Сочинял он больше в сатирическом роде и очень желал издать свои сатиры в России.
Аббат рассказывал, что незадолго до своей смерти князь говорил ему:
«Вот уже десять лет лежат мои стихи в ящике под замком. Ныне решил я дать им свободу, отсылаю в Россию. Хочу еще раз попробовать напечатать их».
— Ну и как же, издали стихи князя в России? — спросил кто–то.
— Нет, не издали, — ответил аббат.
Тогда господин Монтескье сказал:
— Я неоднократно говорил князю: разве в стране, в которой образ правления не просвещенная монархия, а азиатский деспотизм, может существовать сатира? Как можно говорить истину, да еще сатирою, властелинам или рабам? Первым — опасно, вторым — бесполезно. Однако князь возражал мне, что его сатиры в преобразованной Петром Великим России уже принесли некоторую пользу в исправлении действительно азиатских нравов и будут еще полезны. Видимо, это так.
На этом кончаю письмо.

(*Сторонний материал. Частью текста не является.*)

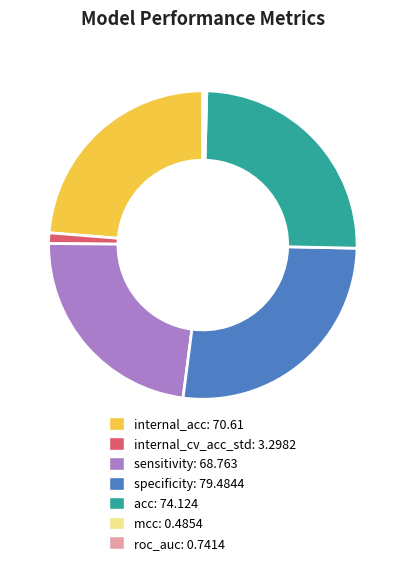

True or false: specificity accounts for 33% of the total.

False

Почтенный аббат Гуаско обещал позволить снять список с его перевода сатир князя Кантемира. Как только я буду иметь его, тотчас же сообщу и тебе, мой любезный друг.
Итак, прощай до следующего письма.
Эпилог. Сто лет спустя
На потолке и стенах дрожали расплывчатые солнечные блики, отраженные от окон стоящего напротив дома. С Невского доносился чуть слышный гул, в который сливались все обычные звуки оживленного в этот послеобеденный час уличного движения: говор прохожих, скрип саней, стук копыт, крики кучеров.
Белинский писал радостно и быстро. Исписанные листы один за другим, порхнув белыми птицами, ложились на краю стола.
Он писал на одной стороне листа, чтобы не останавливаться и не ждать, пока просохнут чернила. Он не знал, сколько времени вот так сидит за столом — час, два, три или больше, — когда работа идет, времени не замечаешь. Но судя по тому, какой большой ворох исписанных страниц громоздился уже на столе и как занемели пальцы, державшие перо, времени прошло много.
Белинский положил перо, поднял руку и пошевелил пальцами, давая им отдых. В дверь постучали.
— Да, да, войдите.
— Добрый день, Виссарион Григорьевич.
В комнату вошел щеголевато одетый мужчина лет тридцати пяти, с пышным коком надо лбом, с густыми, расчесанными и напомаженными черными усами, с белейшим, в мелкий черный горошек галстуком, завязанным пышным бантом.
— Это вы, Панаев. Здравствуйте. Извините меня, я работаю. Рука вот затекла от писания.